*** Source material ***
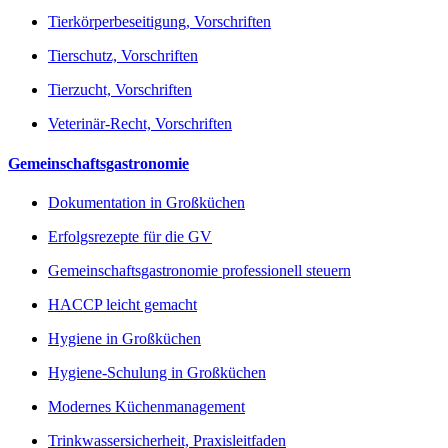
Tierkörperbeseitigung, Vorschriften
Tierschutz, Vorschriften
Tierzucht, Vorschriften
Veterinär-Recht, Vorschriften
Gemeinschaftsgastronomie
Dokumentation in Großküchen
Erfolgsrezepte für die GV
Gemeinschaftsgastronomie professionell steuern
HACCP leicht gemacht
Hygiene in Großküchen
Hygiene-Schulung in Großküchen
Modernes Küchenmanagement
Trinkwassersicherheit, Praxisleitfaden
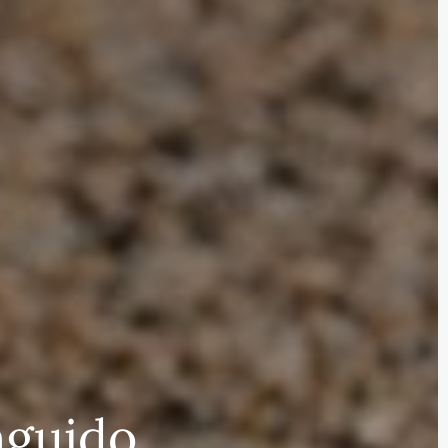
nguido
*** End of Source material ***
▶ _Problem requirements_
Return every line from the data above that contains the string "Hygiene". Matching is case-sensitive.

▶ _Finished task_
Hygiene in Großküchen
Hygiene-Schulung in Großküchen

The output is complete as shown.